Association rules identify relationships between specific items. Cluster analysis answers a different question:
Which receipts look similar overall?
For this section, each transaction is converted into a binary vector where:
1 means the item appears in the basket0 means the item does not appear in the basketBecause the full item matrix can be sparse and high-dimensional, this analysis focuses on the most frequently purchased items.
transaction_matrix <- as(transactions, "ngCMatrix")
transaction_matrix <- t(transaction_matrix)
colnames(transaction_matrix) <- itemLabels(transactions)
# Keep the top N items to make clustering more interpretable.
top_n_items <- 50
top_items <- item_frequency_table %>%
slice_head(n = top_n_items) %>%
pull(item)
cluster_matrix <- as.matrix(transaction_matrix[, top_items])

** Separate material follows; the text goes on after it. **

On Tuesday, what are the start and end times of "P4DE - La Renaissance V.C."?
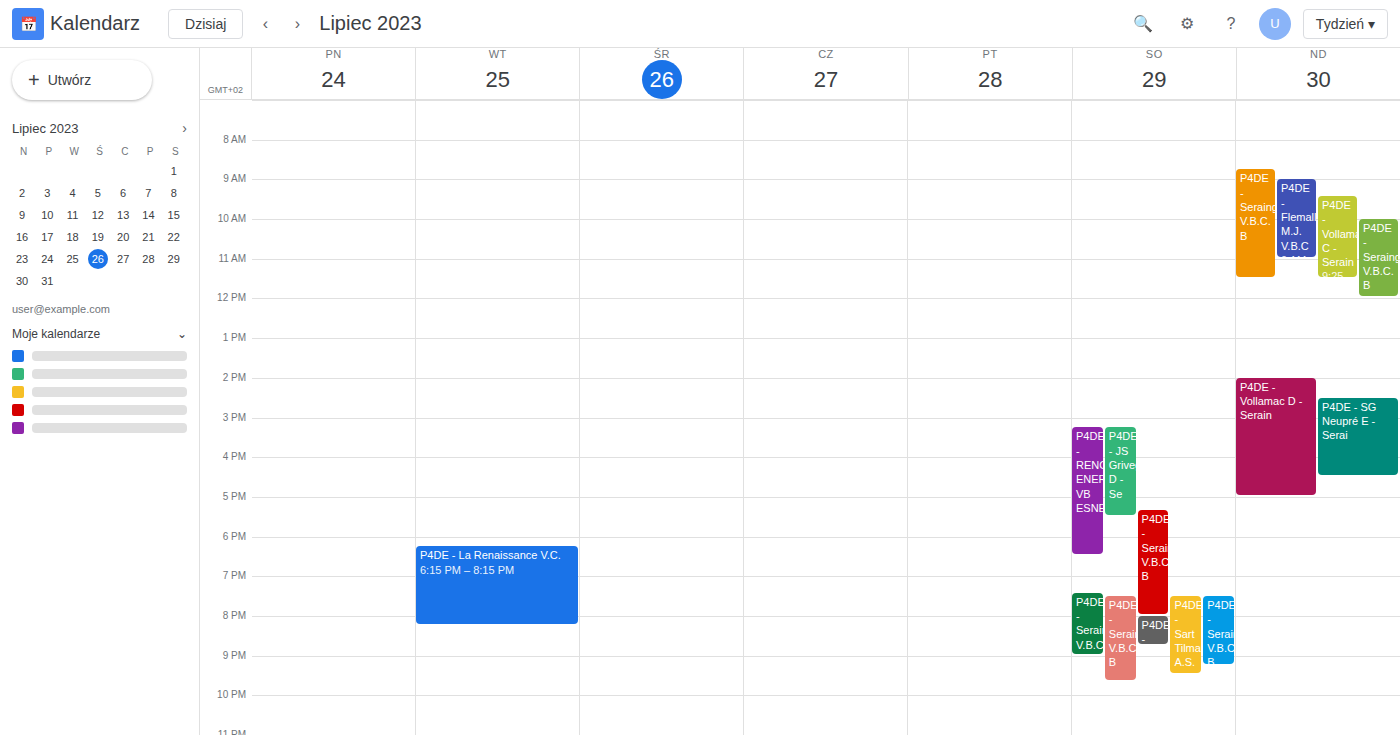
6:15 PM to 8:15 PM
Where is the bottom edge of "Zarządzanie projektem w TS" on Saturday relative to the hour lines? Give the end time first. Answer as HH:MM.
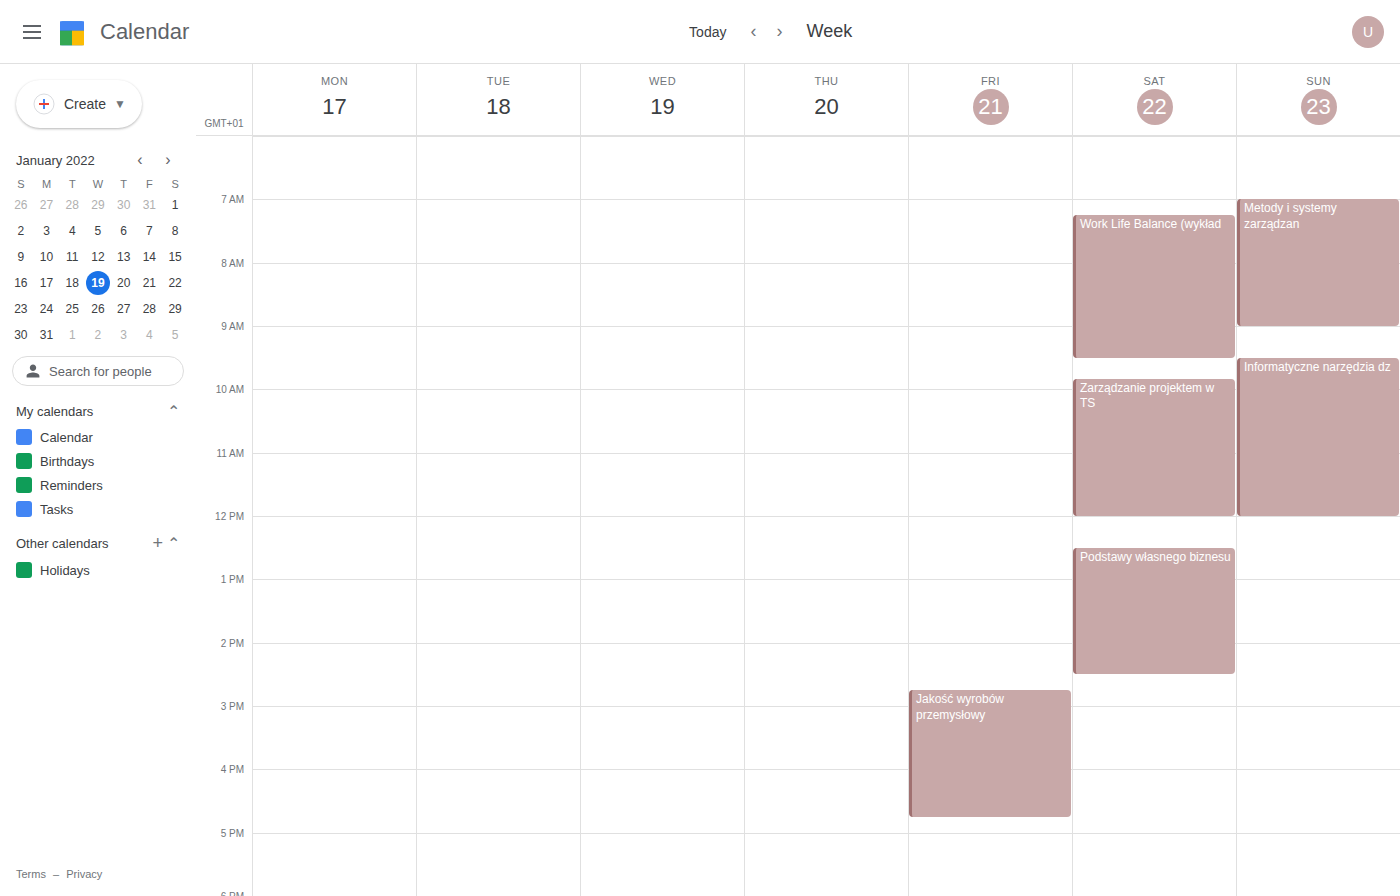
12:00 -- exactly on the 12:00 line.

cluster_matrix[1:10, 1:10]
## whole milk other vegetables rolls/buns soda yogurt bottled water
## [1,] FALSE FALSE FALSE FALSE FALSE FALSE
## [2,] FALSE FALSE FALSE FALSE TRUE FALSE
## [3,] TRUE FALSE FALSE FALSE FALSE FALSE
## [4,] FALSE FALSE FALSE FALSE TRUE FALSE
## [5,] TRUE TRUE FALSE FALSE FALSE FALSE
## [6,] TRUE FALSE FALSE FALSE TRUE FALSE
## [7,] FALSE FALSE TRUE FALSE FALSE FALSE
## [8,] FALSE TRUE TRUE FALSE FALSE FALSE
## [9,] FALSE FALSE FALSE FALSE FALSE FALSE
## [10,] TRUE FALSE FALSE FALSE FALSE FALSE
## root vegetables tropical fruit shopping bags sausage
## [1,] FALSE FALSE FALSE FALSE
## [2,] FALSE TRUE FALSE FALSE
## [3,] FALSE FALSE FALSE FALSE
## [4,] FALSE FALSE FALSE FALSE
## [5,] FALSE FALSE FALSE FALSE
## [6,] FALSE FALSE FALSE FALSE
## [7,] FALSE FALSE FALSE FALSE
## [8,] FALSE FALSE FALSE FALSE
## [9,] FALSE FALSE FALSE FALSE
## [10,] FALSE FALSE FALSE FALSE
pca_result <- prcomp(cluster_matrix, center = TRUE, scale. = TRUE)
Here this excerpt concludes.